The concept centers on southern styles, professionally executed. Located in Winston-Salem’s arts district, the restaurant’s entry leads to a long bar along the right, bare table seating inside, and a pleasant, shaded patio outdoors. Interior décor reinforces the southern theme, with prints illustrating jazz.
Servers are southern-gracious-friendly, deliveries prompt.
You absolutely should not miss the Fried Green Tomato and Okra Basket starter. Breaded and fried okra joins tart sliced green tomatoes, crisp, hot, and delicious. I’ve never had better. Fried Pork Rind Basket is classic Deep South- think extremely light potato chips that taste like bacon. Everybody at our table loved them. These come with “Mambo sauce,” kind of a sweetish barbecue sauce.
You actually taste the greens in Collard Green Dip, although the flavor of melted Blue cheese is a little stronger, albeit well balanced. Crumbled bacon rounds out the flavor profile. The serving is surrounded by crackers, and they work fine, but I actually liked combining the dip with pork rinds even better!
Several sandwiches, burgers, and salads provide the more casual section of the menu. We tried the Camel City Barbecue Chicken sandwich, a complex assembly of breast meat, smoky housemade barbecue sauce, smoked provolone cheese, fresh-cooked bacon, and crisp tobacco onions, hosted on a brioche bun. It’s a winner.

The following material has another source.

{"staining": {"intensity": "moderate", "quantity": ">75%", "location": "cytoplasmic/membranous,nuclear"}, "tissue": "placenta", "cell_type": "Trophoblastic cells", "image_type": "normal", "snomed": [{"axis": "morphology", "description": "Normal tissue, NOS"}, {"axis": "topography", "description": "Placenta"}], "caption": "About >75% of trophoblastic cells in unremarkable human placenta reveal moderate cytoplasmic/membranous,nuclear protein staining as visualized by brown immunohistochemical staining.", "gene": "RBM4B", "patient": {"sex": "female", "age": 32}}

A Southern-themed restaurant must serve first-class fried chicken, and Sweet Potatoes wins solid points on this criterion.
Their chicken is pan-fried in fatback. It’s tender and moist, served steaming hot, with nary a drop of grease in evidence. But the flavor of the fatback sure comes through. That’s a compliment!
Miss O’s Fish Plate features flounder, fried, plus French fries, creamy coleslaw, and a sweet potato muffin. The fish has a pleasantly crisp exterior, giving way to a puffy-tender white interior. A lot of places use a cheaper fish on fried platters. Kudos to this kitchen for sticking to quality. And those muffins are worth a special trip in their own right.
My serving of Salmon Florentine used two slices of salmon, a little on the thin side, lightly blackened, just a bit dry, but still fully flavorful, plus two tender shrimp perched on top. This rests on fresh spinach, all assembled over a slice of toasted sweet potato cornbread ladled with a warm mushroom vinaigrette, interspersed with fresh mushroom slices.
BBQ Shrimp and Grits earned the highest praise of our visits. “I don’t like grits,” remarked unindicted co-conspirator Tracy, “but I like these!” They are prepared with cream, among the richest I have tasted. Jumbo shrimp are sautéed tender, covered with homemade sweetish barbecue jus, blended with Jack Daniels infused butter and cheese.